The author was a university professor and explains the relationship between the Dehonian charism, academia and the synod.
According to a widespread etymology (also taken up by the CTI), “synod” comes from the Greek sun (with) and hodos (way), hence the meaning “way with, together”. The very beautiful and rich rhetoric of “walking together” can of course be used in the practice of synodality, but this does not seem to be the correct etymology of the Greek word synod, equivalent to the Latin concilium (con-calare, to call with, to convene; ek-klesia). Synod comes, not from sun and hodos (rough spirit in Greek), but from sun and oudos or odos (soft spirit in Greek), which means the “threshold” (of a dwelling), the passage to be crossed if one wants to live together or to meet, in particular to exchange, debate, discuss. The word sunodos therefore designates all kinds of assemblies, meetings or colloquia, where people come together to listen to each other, share and decide (as at the assembly in Jerusalem in Acts 15). Synod therefore means that we cross the threshold of a place to stop, to meet and to take stock together. Being, living, speaking together takes precedence over doing together. I prefer to understand synod and synodality in this primary sense of assembly, exchange and consultation (like a council, moreover).

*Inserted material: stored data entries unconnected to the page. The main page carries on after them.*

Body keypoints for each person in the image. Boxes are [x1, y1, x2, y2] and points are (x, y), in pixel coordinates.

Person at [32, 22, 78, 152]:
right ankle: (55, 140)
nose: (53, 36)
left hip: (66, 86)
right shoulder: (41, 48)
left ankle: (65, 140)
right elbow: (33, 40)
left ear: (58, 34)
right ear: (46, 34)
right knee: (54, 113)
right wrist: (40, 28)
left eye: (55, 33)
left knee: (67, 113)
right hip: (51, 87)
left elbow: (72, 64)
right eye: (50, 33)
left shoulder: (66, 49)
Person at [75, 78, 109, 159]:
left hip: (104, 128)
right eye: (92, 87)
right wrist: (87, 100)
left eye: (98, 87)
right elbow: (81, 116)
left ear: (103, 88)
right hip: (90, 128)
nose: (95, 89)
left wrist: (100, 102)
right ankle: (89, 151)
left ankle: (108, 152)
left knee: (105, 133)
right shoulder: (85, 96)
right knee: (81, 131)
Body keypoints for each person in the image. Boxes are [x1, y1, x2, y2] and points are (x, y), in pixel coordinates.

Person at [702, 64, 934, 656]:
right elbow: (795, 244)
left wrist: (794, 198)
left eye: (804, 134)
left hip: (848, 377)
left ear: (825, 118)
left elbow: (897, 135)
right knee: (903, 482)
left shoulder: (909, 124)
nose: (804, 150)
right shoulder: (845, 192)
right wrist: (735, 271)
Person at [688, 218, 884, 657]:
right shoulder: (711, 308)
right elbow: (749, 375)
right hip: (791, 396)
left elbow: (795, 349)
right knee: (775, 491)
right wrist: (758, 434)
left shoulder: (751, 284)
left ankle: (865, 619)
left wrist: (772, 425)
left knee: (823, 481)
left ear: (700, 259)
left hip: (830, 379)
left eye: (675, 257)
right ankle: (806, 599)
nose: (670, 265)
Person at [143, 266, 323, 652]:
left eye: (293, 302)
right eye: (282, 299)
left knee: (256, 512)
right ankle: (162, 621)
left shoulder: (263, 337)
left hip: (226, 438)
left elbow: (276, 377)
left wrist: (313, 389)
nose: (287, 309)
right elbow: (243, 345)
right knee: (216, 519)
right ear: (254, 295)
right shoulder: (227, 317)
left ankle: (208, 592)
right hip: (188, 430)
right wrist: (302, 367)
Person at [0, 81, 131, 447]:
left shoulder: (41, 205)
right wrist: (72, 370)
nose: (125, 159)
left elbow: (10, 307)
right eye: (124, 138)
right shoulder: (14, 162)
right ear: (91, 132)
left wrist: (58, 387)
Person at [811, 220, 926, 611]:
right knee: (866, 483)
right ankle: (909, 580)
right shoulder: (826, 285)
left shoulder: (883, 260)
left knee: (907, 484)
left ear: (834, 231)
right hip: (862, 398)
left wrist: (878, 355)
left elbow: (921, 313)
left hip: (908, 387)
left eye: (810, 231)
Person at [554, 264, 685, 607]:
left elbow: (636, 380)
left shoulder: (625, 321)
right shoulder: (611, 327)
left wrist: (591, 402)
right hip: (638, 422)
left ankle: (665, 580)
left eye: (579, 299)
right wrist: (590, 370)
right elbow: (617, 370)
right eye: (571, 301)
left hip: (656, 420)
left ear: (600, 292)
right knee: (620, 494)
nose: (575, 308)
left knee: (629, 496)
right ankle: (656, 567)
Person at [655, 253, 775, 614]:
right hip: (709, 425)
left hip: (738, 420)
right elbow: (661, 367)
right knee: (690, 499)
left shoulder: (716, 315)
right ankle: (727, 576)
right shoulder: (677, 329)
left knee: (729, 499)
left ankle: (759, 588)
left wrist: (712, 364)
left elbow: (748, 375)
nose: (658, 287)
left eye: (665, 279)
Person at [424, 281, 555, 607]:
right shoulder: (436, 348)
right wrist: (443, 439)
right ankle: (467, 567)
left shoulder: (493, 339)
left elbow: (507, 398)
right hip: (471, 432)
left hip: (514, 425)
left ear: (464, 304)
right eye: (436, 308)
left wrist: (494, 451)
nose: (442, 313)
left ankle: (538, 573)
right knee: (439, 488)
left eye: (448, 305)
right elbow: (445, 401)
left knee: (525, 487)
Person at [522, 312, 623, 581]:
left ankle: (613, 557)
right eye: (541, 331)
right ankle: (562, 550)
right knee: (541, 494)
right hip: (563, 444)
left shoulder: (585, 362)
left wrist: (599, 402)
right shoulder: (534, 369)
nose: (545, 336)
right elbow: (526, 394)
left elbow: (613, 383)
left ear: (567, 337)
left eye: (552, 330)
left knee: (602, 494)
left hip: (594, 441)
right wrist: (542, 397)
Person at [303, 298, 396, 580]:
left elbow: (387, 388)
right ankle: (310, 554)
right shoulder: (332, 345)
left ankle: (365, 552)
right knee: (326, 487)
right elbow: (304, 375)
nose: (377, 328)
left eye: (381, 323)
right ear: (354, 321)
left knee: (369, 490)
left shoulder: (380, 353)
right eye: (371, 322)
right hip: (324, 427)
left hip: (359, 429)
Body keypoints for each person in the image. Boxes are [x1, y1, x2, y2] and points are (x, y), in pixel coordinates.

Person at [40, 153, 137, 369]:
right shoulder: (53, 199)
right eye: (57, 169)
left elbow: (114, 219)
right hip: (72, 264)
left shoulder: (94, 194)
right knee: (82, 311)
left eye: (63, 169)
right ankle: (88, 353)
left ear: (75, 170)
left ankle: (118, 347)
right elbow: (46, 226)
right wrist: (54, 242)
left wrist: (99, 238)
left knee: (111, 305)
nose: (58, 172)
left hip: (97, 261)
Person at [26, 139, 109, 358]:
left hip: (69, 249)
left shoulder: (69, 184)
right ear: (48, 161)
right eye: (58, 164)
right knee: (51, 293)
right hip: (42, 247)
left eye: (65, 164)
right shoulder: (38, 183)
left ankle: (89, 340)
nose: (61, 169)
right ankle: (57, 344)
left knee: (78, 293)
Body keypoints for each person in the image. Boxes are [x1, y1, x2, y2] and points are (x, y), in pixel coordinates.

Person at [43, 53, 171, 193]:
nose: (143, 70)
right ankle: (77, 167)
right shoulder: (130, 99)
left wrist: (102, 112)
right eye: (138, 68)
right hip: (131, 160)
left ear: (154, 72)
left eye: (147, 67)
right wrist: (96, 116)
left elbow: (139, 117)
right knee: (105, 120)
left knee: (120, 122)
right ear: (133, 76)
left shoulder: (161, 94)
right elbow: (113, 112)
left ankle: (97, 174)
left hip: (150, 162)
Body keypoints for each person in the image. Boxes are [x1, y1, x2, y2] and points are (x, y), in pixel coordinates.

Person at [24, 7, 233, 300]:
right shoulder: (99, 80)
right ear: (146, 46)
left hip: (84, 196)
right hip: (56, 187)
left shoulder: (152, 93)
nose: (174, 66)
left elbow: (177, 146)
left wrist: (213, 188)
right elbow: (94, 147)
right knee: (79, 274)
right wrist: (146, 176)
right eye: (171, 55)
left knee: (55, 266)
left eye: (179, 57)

In this last perspective, what are the synodal “values” or “qualities”? While starting from a different etymology, I agree with some of the synodal “virtues” identified by Fr. Marcial Maçaneiro, “virtues” that are also Dehonian according to our Constitutions: communion and Sint unum (Cst 32, 63, 65, 66), solidarity (Cst 29, 38), fraternity (Cst 18, 28, 63, 65), allowing oneself to be questioned in community (Cst 61, 66), discerning God’s will in community (Cst 35, 72), dialogue and co-responsibility (Cst 55, 67).
These attitudes, especially the last three, which are more precise and concrete, seem to me to be particularly propitious and indispensable for practicing a true synodality in religious communities, but also in any sector of activity, such as the university.

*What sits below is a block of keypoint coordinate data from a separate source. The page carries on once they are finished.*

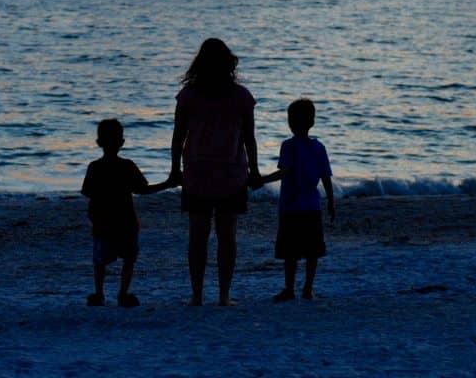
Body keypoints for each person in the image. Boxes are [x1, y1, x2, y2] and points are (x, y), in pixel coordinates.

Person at [170, 38, 260, 306]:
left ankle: (197, 295)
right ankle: (223, 295)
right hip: (231, 175)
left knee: (197, 237)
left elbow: (178, 137)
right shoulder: (241, 96)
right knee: (227, 237)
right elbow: (249, 139)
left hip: (197, 173)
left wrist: (175, 169)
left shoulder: (188, 95)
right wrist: (254, 171)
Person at [81, 118, 177, 307]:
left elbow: (88, 193)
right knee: (129, 258)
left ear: (98, 143)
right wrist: (167, 183)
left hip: (103, 222)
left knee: (99, 260)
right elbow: (143, 190)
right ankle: (122, 293)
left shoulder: (95, 167)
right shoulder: (127, 166)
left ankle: (99, 293)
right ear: (122, 143)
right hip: (126, 222)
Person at [253, 98, 335, 302]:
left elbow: (285, 172)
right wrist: (331, 201)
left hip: (290, 207)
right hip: (312, 206)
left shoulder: (288, 146)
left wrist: (260, 180)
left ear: (290, 122)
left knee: (290, 252)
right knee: (312, 251)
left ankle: (289, 288)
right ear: (312, 122)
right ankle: (308, 288)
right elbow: (326, 177)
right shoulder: (319, 147)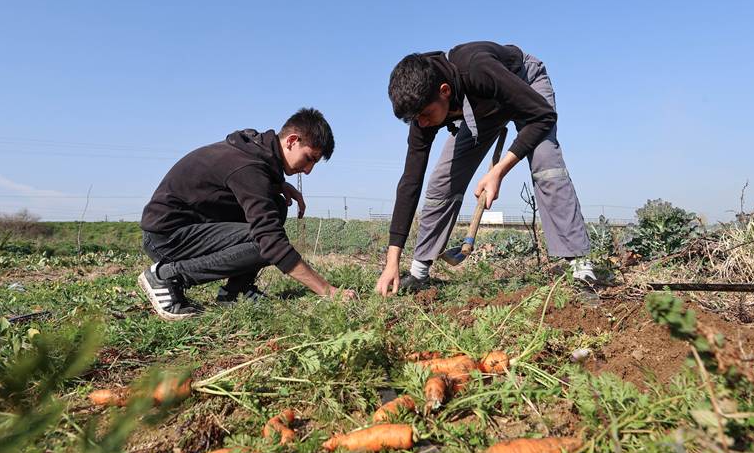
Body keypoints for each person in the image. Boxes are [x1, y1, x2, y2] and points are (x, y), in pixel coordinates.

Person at [375, 41, 594, 296]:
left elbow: (542, 115)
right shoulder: (422, 108)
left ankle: (580, 267)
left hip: (524, 82)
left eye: (425, 115)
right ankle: (419, 272)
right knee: (442, 181)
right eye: (415, 120)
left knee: (546, 164)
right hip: (481, 109)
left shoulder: (476, 69)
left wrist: (498, 171)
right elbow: (411, 181)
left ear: (444, 91)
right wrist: (392, 261)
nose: (422, 123)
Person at [138, 107, 356, 320]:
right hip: (167, 237)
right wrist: (328, 290)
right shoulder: (249, 166)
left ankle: (236, 290)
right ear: (291, 141)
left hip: (188, 226)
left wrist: (277, 184)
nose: (308, 170)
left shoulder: (254, 150)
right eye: (309, 158)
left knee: (277, 206)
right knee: (266, 243)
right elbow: (272, 242)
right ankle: (167, 277)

Without being exclusively Dehonian, these attitudes (whose purpose of communion and fraternity must not be forgotten) are of course to be developed especially by a Dehonian in his field of apostolate.

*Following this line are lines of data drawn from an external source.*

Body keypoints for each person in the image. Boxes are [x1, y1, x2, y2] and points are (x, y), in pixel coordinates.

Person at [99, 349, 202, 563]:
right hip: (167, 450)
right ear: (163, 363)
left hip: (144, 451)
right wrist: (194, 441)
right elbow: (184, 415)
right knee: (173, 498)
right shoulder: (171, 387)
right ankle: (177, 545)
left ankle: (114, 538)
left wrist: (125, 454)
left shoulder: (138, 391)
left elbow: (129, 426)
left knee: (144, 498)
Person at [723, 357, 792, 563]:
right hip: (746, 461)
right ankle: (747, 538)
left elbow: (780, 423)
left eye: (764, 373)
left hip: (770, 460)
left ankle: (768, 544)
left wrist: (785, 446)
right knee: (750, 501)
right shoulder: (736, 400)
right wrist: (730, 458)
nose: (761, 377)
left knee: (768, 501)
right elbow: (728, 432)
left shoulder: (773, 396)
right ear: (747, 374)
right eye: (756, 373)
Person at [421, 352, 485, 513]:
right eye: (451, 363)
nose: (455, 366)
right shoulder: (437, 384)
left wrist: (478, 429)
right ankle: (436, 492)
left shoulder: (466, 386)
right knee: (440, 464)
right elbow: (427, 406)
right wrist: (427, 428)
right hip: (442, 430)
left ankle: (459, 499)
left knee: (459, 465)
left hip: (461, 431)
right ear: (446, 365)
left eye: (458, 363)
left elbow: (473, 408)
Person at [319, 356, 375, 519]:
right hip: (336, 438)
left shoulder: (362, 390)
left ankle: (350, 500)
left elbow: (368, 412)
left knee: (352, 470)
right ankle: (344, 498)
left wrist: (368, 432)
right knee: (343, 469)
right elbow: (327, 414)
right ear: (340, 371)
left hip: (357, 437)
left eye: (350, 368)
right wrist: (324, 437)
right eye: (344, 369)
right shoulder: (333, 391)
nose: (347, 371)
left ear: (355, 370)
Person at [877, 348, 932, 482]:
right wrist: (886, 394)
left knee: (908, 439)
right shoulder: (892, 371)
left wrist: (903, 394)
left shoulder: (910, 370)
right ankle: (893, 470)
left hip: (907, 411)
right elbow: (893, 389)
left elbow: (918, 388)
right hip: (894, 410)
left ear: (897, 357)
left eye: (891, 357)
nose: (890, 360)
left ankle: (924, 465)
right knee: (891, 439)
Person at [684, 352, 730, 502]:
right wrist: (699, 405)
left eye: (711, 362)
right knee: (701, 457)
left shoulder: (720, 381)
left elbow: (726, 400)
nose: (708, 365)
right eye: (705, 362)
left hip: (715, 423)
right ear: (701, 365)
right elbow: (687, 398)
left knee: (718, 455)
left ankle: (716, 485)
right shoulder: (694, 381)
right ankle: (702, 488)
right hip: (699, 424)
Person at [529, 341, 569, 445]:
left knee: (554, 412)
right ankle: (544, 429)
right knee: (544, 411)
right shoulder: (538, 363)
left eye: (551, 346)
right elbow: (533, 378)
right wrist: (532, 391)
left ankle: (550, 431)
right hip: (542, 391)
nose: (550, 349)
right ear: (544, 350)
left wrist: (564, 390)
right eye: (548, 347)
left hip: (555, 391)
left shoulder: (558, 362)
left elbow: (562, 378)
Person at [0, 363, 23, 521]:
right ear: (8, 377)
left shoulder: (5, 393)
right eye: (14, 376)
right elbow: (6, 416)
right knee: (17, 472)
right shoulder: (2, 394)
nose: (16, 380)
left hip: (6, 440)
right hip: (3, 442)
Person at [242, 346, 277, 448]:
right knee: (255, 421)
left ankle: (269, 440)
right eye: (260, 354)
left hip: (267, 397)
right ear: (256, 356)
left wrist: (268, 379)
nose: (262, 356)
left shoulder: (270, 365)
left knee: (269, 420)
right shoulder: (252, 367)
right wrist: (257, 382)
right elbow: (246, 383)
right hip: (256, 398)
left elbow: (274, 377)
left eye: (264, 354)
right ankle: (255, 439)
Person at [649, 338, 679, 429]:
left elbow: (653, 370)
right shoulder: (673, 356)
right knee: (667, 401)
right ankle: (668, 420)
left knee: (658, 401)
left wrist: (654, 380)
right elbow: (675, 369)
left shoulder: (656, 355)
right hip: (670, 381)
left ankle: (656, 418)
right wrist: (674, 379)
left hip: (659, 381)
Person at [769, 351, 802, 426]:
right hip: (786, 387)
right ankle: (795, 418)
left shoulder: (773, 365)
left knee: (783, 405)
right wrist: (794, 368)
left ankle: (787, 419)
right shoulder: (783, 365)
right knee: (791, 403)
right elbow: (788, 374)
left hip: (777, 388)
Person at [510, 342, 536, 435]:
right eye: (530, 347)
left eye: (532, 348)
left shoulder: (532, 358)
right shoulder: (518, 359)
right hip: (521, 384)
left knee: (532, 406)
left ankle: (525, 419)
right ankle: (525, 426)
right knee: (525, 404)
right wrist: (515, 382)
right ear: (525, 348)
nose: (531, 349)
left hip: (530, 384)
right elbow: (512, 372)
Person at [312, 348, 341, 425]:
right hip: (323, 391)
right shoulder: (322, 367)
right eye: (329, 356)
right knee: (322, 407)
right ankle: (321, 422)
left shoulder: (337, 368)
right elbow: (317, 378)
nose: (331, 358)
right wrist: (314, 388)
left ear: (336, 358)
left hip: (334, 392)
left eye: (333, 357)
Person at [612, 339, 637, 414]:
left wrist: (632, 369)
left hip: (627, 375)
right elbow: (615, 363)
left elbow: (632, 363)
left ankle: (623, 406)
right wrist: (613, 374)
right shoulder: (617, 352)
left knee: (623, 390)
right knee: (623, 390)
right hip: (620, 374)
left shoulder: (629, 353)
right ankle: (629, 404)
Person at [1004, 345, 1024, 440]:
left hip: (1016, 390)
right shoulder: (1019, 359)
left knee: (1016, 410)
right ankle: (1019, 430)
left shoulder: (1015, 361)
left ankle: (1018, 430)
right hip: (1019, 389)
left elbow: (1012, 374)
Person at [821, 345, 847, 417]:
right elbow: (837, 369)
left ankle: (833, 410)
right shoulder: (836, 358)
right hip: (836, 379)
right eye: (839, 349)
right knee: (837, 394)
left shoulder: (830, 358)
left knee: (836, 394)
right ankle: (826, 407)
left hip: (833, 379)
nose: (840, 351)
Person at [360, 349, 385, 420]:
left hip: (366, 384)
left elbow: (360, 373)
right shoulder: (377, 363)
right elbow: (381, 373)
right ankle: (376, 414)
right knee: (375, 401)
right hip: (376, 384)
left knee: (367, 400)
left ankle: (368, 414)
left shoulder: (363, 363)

At the university, a Dehonian teacher will therefore be particularly attentive, through his courses, seminars and direction of theses, to encourage in his students an attitude of (self-) questioning (to let oneself be questioned by people, facts…), an attitude of dialogue and co-responsibility in the student’s work and, more fundamentally, in the discernment of truth, an ability to get together and to consult in order to solve common problems… and to personally give an example of what he wants to encourage in his students.
A university teacher is also led to participate in numerous (collegial) meetings of consultation or deliberation provided for institutionally, whether at the level of a faculty or of the university as a whole: faculty council, teaching commissions, examination deliberations… A Dehonian, here too, will be particularly attentive to living out these “synodal values” which are dear to him or her, and to fostering them among his or her colleagues, either in personal relationships or by promoting new rules for a more synodal (collegial) functioning of these institutions.
A fortiori, if the Dehonian professor is a dean of faculty, for example, and thus exercises a governing role that allows him or her to influence more directly the synodal (collegial) functioning of the academic institution at all its levels.